Despite these intra-ASEAN differences, broad conclusions can be drawn, contradicting both the Belt and Road’s biggest boosters and its detractors. Certainly, the bigger the project, the bigger the risks. To political leaders, the advantage of BRI is no-strings investment and speed: quick access to Chinese finance, know-how and construction gangs. But large-scale projects require scrupulous management and risk analysis—which BRI does not come with. Jokowi’s high-speed train, cleverly branded as the Whoosh and opened late last year, was a pet presidential project that did not even feature in Indonesia’s transport master plan. Little was done in the way of impact assessments. At $7.3bn, the train ran wildly over budget. It will never pay for itself. In Cambodia and Laos, China-backed hydropower dams on the Mekong river are damaging a unique biome and imperilling the livelihoods of millions of fishers and farmers.

Yet just as BRI projects reflect the agenda of local elites more than Chinese priorities, so BRI recipients retain leverage over China when projects hit the buffers. Take Malaysia’s East Coast Railway Line (ECRL), connecting its western ports with the relatively undeveloped east coast. Its initial cost, allegedly, was grossly inflated so that millions of dollars could be siphoned off to plug gaps in Mr Najib’s 1MDB. After his fall, says Malaysia’s transport minister, Anthony Loke, Malaysia successfully demanded that Chinese counterparts cut the project’s price by 30%, raise the involvement of Malaysian firms and share the risk by jointly running the ECRL once in operation.

Bridges to batteries

With the possible exception of Laos, which has loans to Chinese entities equivalent to 65% of GDP, talk of China pursuing “debt-trap diplomacy” in South-East Asia is exaggerated. Indeed, Chinese companies and banks are often pressed to renegotiate existing deals on less favourable terms. China has meanwhile quietly acknowledged that having too many dodgy projects has harmed its reputation. Even the term “Belt and Road” is now omitted from the signage of many Chinese-backed schemes.

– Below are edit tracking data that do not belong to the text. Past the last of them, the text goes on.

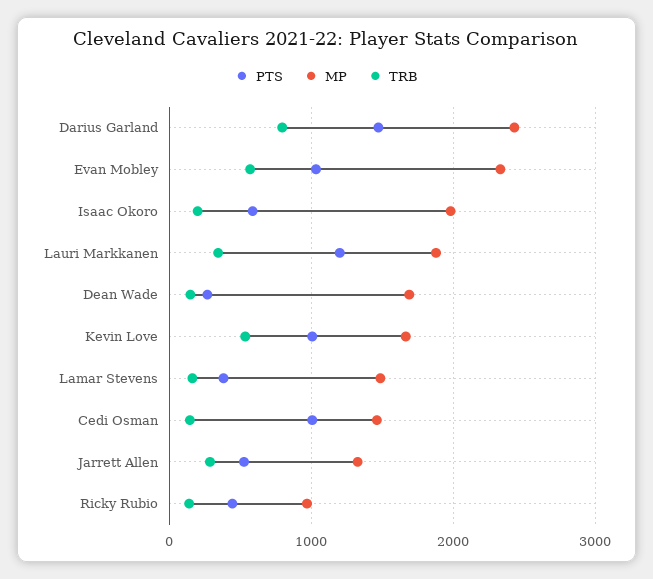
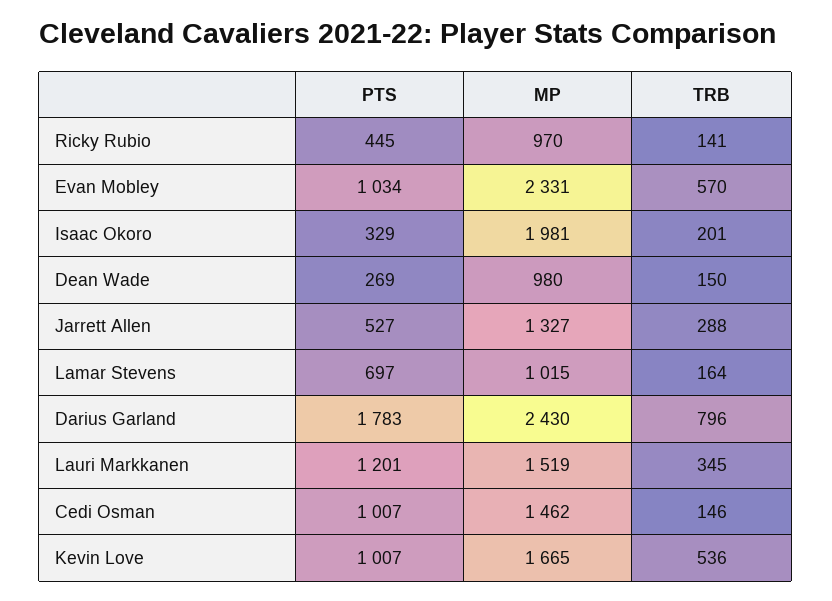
PTS, Darius Garland: 1500 -> 1783
PTS, Isaac Okoro: 600 -> 329
MP, Lauri Markkanen: 1900 -> 1519
MP, Dean Wade: 1700 -> 980
PTS, Lamar Stevens: 400 -> 697
MP, Lamar Stevens: 1500 -> 1015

A decade’s experience of Belt and Road has made South-East Asian countries wary of criticising China in public. Neither can they easily criticise or cancel signature projects without incurring its wrath, including in the form of economic sanctions. As Tony Pua, a Malaysian former politician who served in the finance ministry, puts it: “We cannot go out there and condemn China, because there’ll quickly be no more Chinese tourists coming to Malaysia. We’ll be screwed not just economically. We’ll be screwed with our own ethnic-Chinese voters who are partial to China.”

Yet South-East Asian countries increasingly do say no to deals they don’t like. They also seek investments that better reflect new priorities, such as climbing up the manufacturing value chain. Take Malaysia. Its government invited a Chinese carmaker, Geely, to turn around a struggling national carmaker, Proton, which recently agreed to a $10bn investment. It lured Huawei, China’s telecoms giant, to launch regional operations in the country. Chinese steel firms are setting up at industrial parks jointly managed by Malaysian and Chinese entities. Malaysia wants more Chinese investment in everything from e-commerce to renewable energy. Its ambition, says Yeah Kim Leng, an economist, is to be ASEAN’s main production hub.

Other ASEAN members have similar hopes for Chinese involvement—including Indonesia in EVs and Thailand in renewable energy. Investments in such areas may not be labelled BRI. Still, a decade’s experience of it has not dimmed ASEAN’s appetite for co-operation with China. Contrary to what many China hawks maintain, the legacy of Belt and Road in South-East Asia looks to be deep and enduring.